Postby suriyopama » Wed Dec 02, 2009 11:54 am

Thank you very much for all your answers :namaste:

Ben, I am going to try to focus only on some concrete aspect of breating, as you say, not on the breathing as a whole (maybe that's why I currently find it hard to seaprate it from heartbeat) Only on some of the many components of the breath. When anapanasati sutta says "body breath" I should have understood that body doesn't refer as a single entity but as a compound made of many parts.

Phil, thank you for your advice. It makes sense to use the heartbeat as far as it makes me stay "tuned" with what I'm doing, and not to worry so much.

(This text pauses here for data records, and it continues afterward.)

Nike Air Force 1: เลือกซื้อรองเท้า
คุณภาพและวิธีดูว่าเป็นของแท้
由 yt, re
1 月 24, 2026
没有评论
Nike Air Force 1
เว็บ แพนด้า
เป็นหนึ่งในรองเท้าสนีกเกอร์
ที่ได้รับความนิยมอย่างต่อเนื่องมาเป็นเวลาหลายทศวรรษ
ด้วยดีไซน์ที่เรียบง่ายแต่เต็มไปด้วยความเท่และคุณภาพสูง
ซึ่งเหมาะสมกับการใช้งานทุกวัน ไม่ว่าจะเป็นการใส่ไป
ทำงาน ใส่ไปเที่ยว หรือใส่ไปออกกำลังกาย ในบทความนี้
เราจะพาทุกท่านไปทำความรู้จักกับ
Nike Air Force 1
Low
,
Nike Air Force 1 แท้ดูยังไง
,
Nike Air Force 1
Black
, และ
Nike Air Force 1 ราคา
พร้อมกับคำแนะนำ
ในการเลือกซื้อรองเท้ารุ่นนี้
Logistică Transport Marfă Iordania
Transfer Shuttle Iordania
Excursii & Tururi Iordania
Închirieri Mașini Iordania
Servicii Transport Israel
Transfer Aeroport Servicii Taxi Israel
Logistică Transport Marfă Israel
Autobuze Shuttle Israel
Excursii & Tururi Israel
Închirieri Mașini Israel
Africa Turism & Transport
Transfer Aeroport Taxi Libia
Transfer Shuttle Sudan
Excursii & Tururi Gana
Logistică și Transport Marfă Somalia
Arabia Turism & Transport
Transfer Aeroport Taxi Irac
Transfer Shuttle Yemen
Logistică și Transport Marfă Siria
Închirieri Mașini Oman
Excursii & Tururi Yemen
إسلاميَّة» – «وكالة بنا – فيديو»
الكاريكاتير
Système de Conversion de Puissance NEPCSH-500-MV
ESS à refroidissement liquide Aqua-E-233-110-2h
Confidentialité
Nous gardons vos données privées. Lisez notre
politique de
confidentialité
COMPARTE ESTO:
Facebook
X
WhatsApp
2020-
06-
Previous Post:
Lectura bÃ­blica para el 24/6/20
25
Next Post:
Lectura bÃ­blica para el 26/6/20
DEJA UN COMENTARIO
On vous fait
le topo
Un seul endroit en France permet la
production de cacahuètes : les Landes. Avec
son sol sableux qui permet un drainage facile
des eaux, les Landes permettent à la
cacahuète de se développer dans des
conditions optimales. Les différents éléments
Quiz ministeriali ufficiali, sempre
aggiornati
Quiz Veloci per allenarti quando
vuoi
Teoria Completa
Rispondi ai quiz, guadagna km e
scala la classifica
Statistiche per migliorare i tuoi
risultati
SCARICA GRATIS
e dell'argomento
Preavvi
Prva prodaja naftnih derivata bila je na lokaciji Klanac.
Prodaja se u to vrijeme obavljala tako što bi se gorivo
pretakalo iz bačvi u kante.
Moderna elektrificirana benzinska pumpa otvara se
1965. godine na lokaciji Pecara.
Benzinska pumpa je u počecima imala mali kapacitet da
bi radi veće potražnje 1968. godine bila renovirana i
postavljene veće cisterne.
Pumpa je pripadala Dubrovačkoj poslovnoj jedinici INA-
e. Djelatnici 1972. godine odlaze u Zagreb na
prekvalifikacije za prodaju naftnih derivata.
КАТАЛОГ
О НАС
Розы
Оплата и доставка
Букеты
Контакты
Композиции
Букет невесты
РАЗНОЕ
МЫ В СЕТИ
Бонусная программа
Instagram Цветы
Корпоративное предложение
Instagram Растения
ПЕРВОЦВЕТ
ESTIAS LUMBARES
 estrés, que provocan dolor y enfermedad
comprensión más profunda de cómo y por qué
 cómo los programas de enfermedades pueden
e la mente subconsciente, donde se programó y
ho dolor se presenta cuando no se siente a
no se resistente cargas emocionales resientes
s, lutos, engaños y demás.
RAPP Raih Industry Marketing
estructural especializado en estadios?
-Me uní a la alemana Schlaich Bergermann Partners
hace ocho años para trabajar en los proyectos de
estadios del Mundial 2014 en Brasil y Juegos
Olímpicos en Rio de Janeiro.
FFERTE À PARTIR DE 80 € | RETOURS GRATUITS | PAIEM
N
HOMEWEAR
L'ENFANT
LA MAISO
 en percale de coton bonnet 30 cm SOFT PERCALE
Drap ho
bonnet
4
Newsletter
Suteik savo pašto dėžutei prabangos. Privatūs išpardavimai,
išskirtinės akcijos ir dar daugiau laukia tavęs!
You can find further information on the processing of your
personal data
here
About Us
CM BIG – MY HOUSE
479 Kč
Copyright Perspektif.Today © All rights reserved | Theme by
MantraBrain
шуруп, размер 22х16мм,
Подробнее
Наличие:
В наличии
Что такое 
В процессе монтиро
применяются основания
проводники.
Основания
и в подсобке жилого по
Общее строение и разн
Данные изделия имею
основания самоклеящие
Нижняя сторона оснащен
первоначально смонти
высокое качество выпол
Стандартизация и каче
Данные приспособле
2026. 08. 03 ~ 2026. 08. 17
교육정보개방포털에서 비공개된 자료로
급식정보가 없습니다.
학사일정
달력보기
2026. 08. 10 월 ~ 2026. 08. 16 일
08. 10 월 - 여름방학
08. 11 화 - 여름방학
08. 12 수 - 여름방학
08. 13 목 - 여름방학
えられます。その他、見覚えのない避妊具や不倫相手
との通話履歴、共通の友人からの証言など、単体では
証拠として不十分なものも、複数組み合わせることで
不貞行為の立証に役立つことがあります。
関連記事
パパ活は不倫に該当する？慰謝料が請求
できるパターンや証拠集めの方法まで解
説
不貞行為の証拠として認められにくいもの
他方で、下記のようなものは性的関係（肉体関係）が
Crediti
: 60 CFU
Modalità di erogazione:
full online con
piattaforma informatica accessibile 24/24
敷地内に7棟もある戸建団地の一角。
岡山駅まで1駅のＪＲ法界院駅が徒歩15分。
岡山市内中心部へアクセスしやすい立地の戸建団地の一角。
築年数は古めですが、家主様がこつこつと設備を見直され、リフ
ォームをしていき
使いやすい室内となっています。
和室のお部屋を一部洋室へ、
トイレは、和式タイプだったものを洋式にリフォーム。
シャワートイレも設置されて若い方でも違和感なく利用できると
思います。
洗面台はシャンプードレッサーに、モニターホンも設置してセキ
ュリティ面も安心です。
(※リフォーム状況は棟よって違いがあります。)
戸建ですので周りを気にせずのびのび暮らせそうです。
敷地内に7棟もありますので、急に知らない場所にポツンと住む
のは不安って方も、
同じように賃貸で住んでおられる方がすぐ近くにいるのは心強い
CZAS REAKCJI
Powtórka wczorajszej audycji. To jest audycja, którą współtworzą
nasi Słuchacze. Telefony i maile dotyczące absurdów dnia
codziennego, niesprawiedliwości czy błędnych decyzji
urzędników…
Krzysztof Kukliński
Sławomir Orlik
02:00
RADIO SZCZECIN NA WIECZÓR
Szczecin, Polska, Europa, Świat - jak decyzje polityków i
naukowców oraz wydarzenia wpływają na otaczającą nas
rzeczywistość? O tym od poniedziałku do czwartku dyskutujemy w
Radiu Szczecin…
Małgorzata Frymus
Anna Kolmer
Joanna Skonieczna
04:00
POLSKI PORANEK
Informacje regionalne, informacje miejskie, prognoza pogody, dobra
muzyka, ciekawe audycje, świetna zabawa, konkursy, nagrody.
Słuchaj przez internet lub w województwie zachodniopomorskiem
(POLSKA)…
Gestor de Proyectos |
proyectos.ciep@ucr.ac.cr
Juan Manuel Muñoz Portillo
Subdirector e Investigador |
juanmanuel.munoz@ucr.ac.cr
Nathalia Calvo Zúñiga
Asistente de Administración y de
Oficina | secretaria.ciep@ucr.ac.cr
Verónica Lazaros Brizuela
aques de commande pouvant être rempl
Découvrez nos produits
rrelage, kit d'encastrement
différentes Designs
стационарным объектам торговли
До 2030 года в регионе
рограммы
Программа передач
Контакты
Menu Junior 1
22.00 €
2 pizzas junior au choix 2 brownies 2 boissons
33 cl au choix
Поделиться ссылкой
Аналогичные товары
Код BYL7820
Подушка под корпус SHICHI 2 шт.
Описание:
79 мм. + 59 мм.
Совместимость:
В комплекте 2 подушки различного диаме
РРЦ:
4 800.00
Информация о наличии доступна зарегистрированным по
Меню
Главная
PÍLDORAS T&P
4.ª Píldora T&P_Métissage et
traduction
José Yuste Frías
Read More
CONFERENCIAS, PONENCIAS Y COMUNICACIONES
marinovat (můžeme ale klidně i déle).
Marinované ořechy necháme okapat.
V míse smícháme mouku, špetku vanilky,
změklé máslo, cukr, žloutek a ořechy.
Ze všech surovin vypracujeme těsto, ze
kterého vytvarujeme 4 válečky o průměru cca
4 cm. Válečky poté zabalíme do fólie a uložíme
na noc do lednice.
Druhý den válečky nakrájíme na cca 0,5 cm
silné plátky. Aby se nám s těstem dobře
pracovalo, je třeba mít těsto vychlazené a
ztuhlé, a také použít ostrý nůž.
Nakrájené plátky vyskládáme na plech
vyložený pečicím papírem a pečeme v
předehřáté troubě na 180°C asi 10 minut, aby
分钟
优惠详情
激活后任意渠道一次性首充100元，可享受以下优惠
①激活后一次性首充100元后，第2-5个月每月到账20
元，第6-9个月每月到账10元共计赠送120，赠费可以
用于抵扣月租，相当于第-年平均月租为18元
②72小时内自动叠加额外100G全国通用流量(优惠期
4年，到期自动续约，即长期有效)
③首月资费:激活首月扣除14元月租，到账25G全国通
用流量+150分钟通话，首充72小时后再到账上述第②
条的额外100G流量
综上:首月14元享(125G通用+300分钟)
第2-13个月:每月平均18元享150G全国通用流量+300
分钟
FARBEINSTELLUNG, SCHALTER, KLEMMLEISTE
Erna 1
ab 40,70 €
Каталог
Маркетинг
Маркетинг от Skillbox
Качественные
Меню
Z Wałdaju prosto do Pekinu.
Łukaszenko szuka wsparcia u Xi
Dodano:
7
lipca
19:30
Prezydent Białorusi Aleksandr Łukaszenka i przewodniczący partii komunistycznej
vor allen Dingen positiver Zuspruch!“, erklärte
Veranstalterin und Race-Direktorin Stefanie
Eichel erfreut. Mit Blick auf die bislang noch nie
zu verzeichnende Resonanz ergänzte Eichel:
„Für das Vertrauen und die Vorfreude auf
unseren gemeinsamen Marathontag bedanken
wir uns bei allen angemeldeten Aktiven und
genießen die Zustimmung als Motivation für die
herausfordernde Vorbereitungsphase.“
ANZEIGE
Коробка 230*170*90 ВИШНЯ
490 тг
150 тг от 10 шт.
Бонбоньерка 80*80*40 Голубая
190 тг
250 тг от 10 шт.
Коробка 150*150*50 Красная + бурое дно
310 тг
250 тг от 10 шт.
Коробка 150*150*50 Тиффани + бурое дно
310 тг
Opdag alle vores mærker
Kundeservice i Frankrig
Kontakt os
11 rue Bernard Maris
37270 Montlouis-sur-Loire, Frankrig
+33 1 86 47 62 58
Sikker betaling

About my practice, I've said that I can be aware of my breathing for hours, but not actually doing formal meditation. I am not able to sit down for more than 20 munutes because I can not bear with the pain on my legs, but I can do many things during the day while being aware of my breathing (reading, working, talking, walking, even listening music...). Maybe this is part of the problem: I am used to do many kind of different things and follow the breathing at the same time. Perhaps this attitude keeps me very far from achieving a Nimita. It makes my mind to be continually dispersed, not focusing on a single point.

About the technique, I have read many books with different systems, but for the last year I've been trying to follow the steps of the anapanasati as described by Buddhadasa Bhikkhu at the book "Mindfulness with Breathing", mixed with the advices of Ajahn Brahm's "Mindfulness Bliss & beyond". Maybe it's too much for me, I haven't gone further than the first tetrad.

About finding a Teacher, I'm currently living very close to Wat Wiwek Asom in Chonburi, but nobody can speak English. I think that the closest Wat with western bhikkus is Wat Boonyawad. I hope that one of this days I can get a car to make a visit there.